Directions for this task: Can you lay out every line of the items below as a JSON list of strings, one string per line, leaving out any blank lines?

%%

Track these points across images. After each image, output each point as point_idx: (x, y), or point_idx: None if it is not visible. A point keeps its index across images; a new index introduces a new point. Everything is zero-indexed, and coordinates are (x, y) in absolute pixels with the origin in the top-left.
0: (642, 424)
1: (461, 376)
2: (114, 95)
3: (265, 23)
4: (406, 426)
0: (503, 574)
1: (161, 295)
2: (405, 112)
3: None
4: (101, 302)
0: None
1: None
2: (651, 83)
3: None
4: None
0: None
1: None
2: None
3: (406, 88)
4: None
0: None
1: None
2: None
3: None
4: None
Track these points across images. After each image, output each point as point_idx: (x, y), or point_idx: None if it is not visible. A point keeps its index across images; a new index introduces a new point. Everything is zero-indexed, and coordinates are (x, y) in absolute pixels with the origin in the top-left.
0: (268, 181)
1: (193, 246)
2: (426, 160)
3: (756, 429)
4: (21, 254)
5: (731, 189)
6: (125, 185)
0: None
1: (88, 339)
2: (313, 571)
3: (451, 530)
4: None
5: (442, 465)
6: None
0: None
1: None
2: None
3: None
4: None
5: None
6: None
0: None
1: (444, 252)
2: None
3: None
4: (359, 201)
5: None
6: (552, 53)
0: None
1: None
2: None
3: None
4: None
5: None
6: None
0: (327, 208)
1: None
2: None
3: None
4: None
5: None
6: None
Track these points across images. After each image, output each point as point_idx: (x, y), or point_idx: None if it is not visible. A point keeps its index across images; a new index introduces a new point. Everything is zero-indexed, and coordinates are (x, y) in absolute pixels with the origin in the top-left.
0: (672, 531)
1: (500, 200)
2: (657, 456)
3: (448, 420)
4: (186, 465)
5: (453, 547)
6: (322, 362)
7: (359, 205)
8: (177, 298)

%%

Exercise solution:
[
  "Track these points across images. After each image, output each point as point_idx: (x, y), or point_idx: None if it is not visible. A point keeps its index across images; a new index introduces a new point. Everything is zero-indexed, and coordinates are (x, y) in absolute pixels with the origin in the top-left.",
  "0: (642, 424)",
  "1: (461, 376)",
  "2: (114, 95)",
  "3: (265, 23)",
  "4: (406, 426)",
  "0: (503, 574)",
  "1: (161, 295)",
  "2: (405, 112)",
  "3: None",
  "4: (101, 302)",
  "0: None",
  "1: None",
  "2: (651, 83)",
  "3: None",
  "4: None",
  "0: None",
  "1: None",
  "2: None",
  "3: (406, 88)",
  "4: None",
  "0: None",
  "1: None",
  "2: None",
  "3: None",
  "4: None",
  "Track these points across images. After each image, output each point as point_idx: (x, y), or point_idx: None if it is not visible. A point keeps its index across images; a new index introduces a new point. Everything is zero-indexed, and coordinates are (x, y) in absolute pixels with the origin in the top-left.",
  "0: (268, 181)",
  "1: (193, 246)",
  "2: (426, 160)",
  "3: (756, 429)",
  "4: (21, 254)",
  "5: (731, 189)",
  "6: (125, 185)",
  "0: None",
  "1: (88, 339)",
  "2: (313, 571)",
  "3: (451, 530)",
  "4: None",
  "5: (442, 465)",
  "6: None",
  "0: None",
  "1: None",
  "2: None",
  "3: None",
  "4: None",
  "5: None",
  "6: None",
  "0: None",
  "1: (444, 252)",
  "2: None",
  "3: None",
  "4: (359, 201)",
  "5: None",
  "6: (552, 53)",
  "0: None",
  "1: None",
  "2: None",
  "3: None",
  "4: None",
  "5: None",
  "6: None",
  "0: (327, 208)",
  "1: None",
  "2: None",
  "3: None",
  "4: None",
  "5: None",
  "6: None",
  "Track these points across images. After each image, output each point as point_idx: (x, y), or point_idx: None if it is not visible. A point keeps its index across images; a new index introduces a new point. Everything is zero-indexed, and coordinates are (x, y) in absolute pixels with the origin in the top-left.",
  "0: (672, 531)",
  "1: (500, 200)",
  "2: (657, 456)",
  "3: (448, 420)",
  "4: (186, 465)",
  "5: (453, 547)",
  "6: (322, 362)",
  "7: (359, 205)",
  "8: (177, 298)"
]